Cliff Massey, CrowdAI’s head of business operations and strategy, emphasizes that logging this kind of success requires a certain level of commitment to building government relationships, and a certain amount of aptitude in navigating the system.
Here are the four steps he recommends to startups contemplating a relationship with the federal government:
1. Get actively involved in the SBIR program
Massey says a good place to start is with the Small Business Innovation Research (SBIR) program, which was designed specifically to provide small businesses with a better chance to compete for government contracts by helping them develop their technology in line with the government’s research and development needs, as well as commercialize this technology for broader application.
Founded in 1982 and known as “America’s Seed Fund,” the SBIR program generally solicits technology solutions via RFPs (Request for Proposals) and awards grants to the most competitive solutions. These grants fund feasibility studies and the creation of proofs-of-concept.
One of the primary benefits of utilizing the SBIR program, Massey says, is that the program’s RFPs originate from 11 different government agencies (versus only one agency or a single branch of the armed forces), so it gives startups one-stop access to a wider opportunity funnel.
2. Participate in government accelerators and incubators
While the SBIR program has real value, it also has limitations.
“The RFPs solicited by the SBIR program typically request a response to a very specific need,” says Massey, “so you’re restricted to those parameters” – and to the pace of the RFP process.
But a new breed of government programs launched over the past few years by multiple branches of the armed forces, including the Air Force, removes these limitations and allows startups to get closer to decision-makers within the federal government faster.
CrowdAI got its start with the Air Force Research Lab’s Hyperspace Challenge accelerator, and Massey credits this with enabling the company to significantly deepen its government relationships.
“Going through the Hyperspace Challenge really jump-started our entire Department of Defense network,” Massey said.
These programs usually center on a theme and offer “problem-statements” for startups to tackle. From there, companies have an opportunity to interface directly with government scientists to develop potential solutions and evolve their technology as needed, in a process that Massey describes as entirely “iterative.”
3. Talk to people whose work you don’t think will have relevance to your tech
When CrowdAI went into the Hyperspace Challenge accelerator, Massey says the team reviewed in advance the “problem statements” that were presented to their cohort and had a pretty good understanding at the outset of how and where their technology was relevant. At that point, it would have been easy for the company to focus solely on connecting with the scientists associated with those problem statements.

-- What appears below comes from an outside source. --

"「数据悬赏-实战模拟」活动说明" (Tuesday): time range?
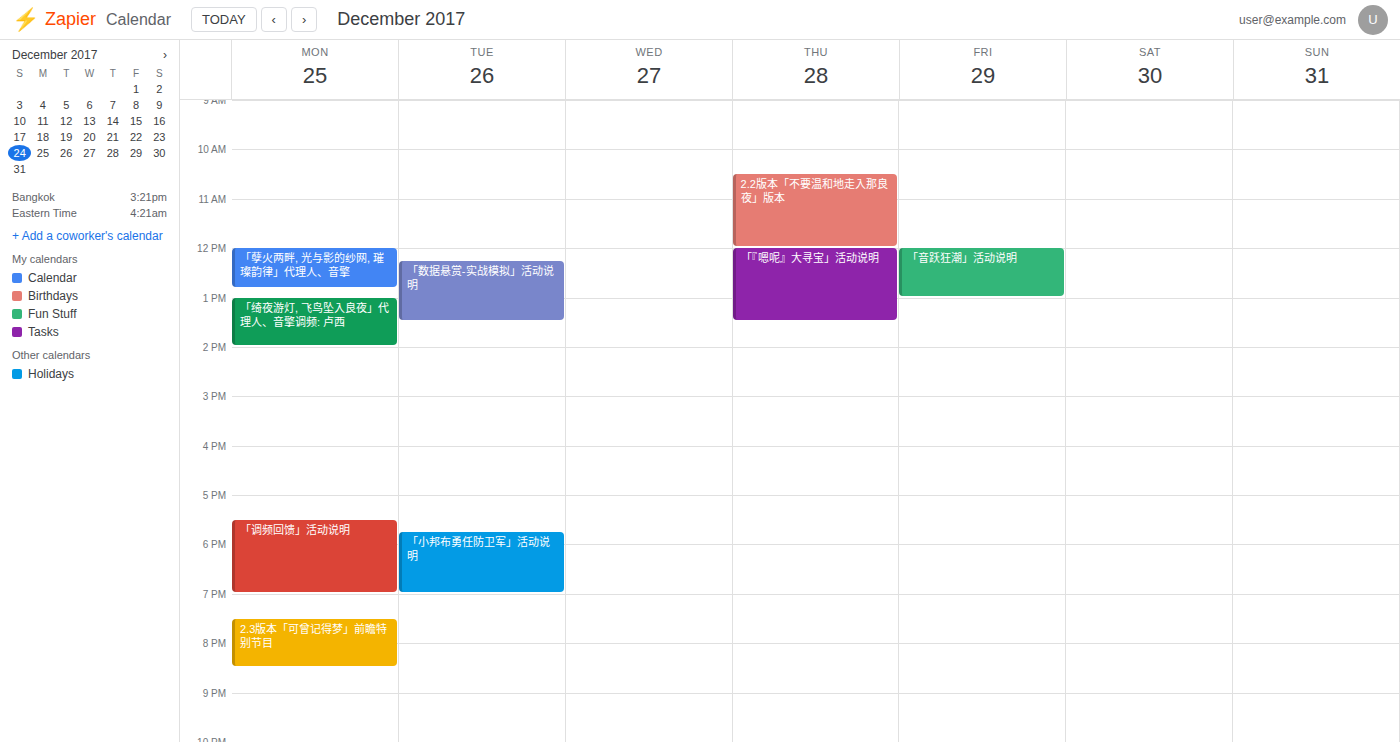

Massey emphasizes that this is a mistake.
“I would strongly encourage companies to go into the accelerator process with an open mind, and to meet and talk to everyone they can – not just the people they initially believe will be the best fit for their tech,” he says.
By talking to other problem-sponsors, startups may discover that their technology could have some relevance to a problem they didn’t originally anticipate. Additionally, CrowdAI discovered that every problem-sponsor is a potential networking opportunity, so the more problem-sponsors you meet and get to know, the broader the network becomes.

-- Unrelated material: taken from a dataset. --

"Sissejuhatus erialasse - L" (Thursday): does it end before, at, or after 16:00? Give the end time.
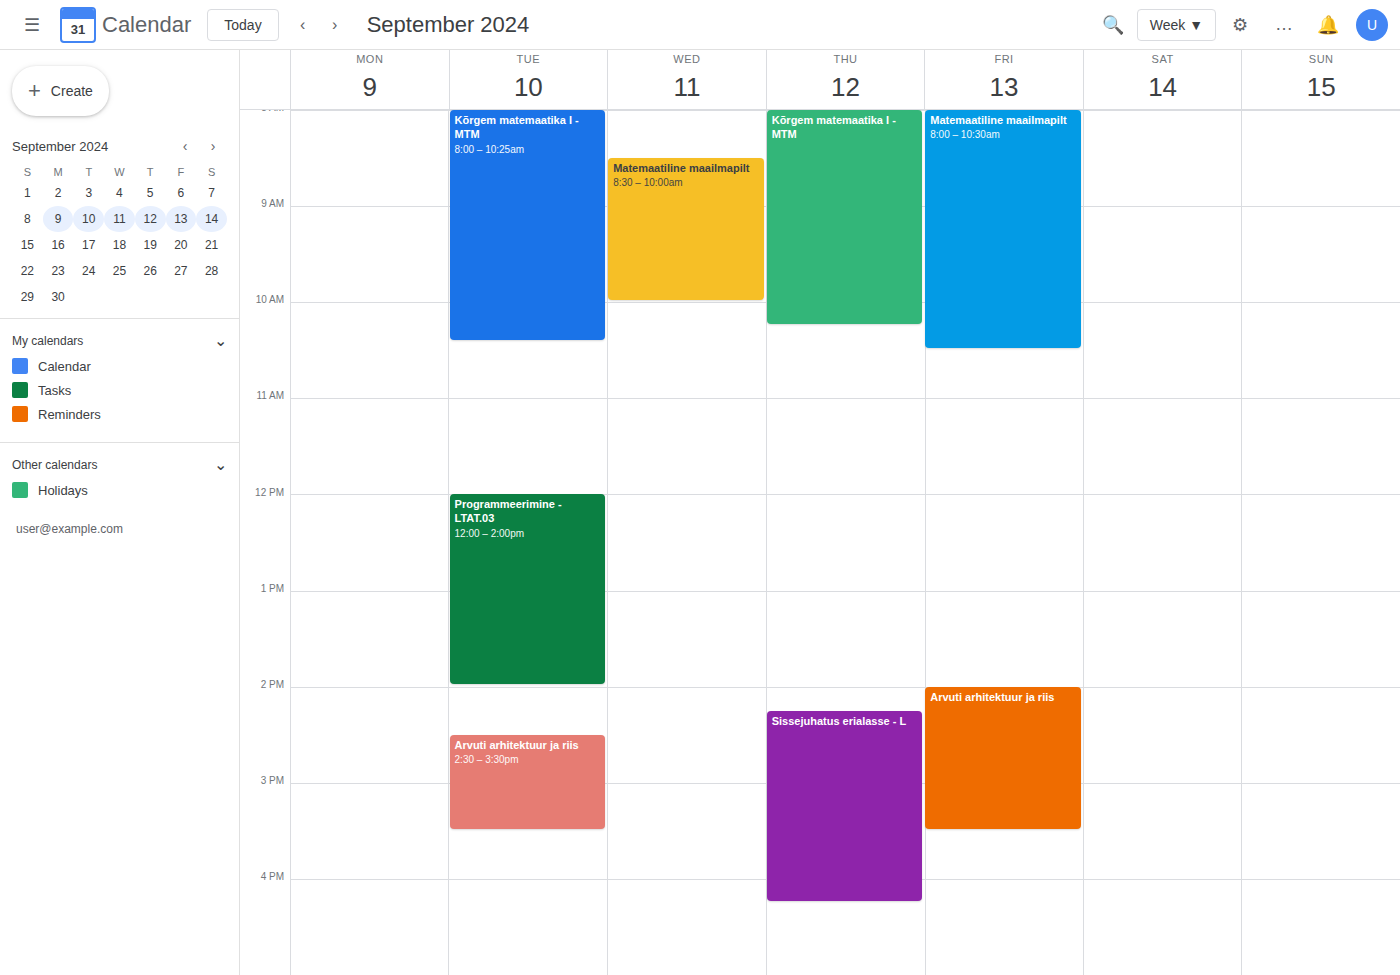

Branching out this way has, “yielded us connections that have been extremely valuable” longer-term, Massey says.
4. Pivot your pitch to reflect specific problems
Once CrowdAI heard the problem statements, not only did they give significant thought to how their technology could offer a solution – they made a point to reflect this product-market fit in their pitch deck. This took extra time and effort, but Massey said he believes it helped the company win.
“We saw other companies in the competition that just stuck with their standard pitch deck when they presented their tech to the problem sponsors,” Cliff notes. “You really don’t want to rely too much on the problem-sponsors to make a direct connection between your technology and their needs.” If you do, you run the risk that they don’t fully understand the full potential of your technology.
Massey says that his company’s executives opted to make complete revisions to their deck at the eleventh hour in order to build a new, and more relevant narrative.
“If you’ve effectively outlined the end-user need, made a compelling case that your technology has an application to that need, and identified next steps for development, then the only other (leading) question is, ‘Where do we go from here?’”
In the case of CrowdAI, the only direction is up.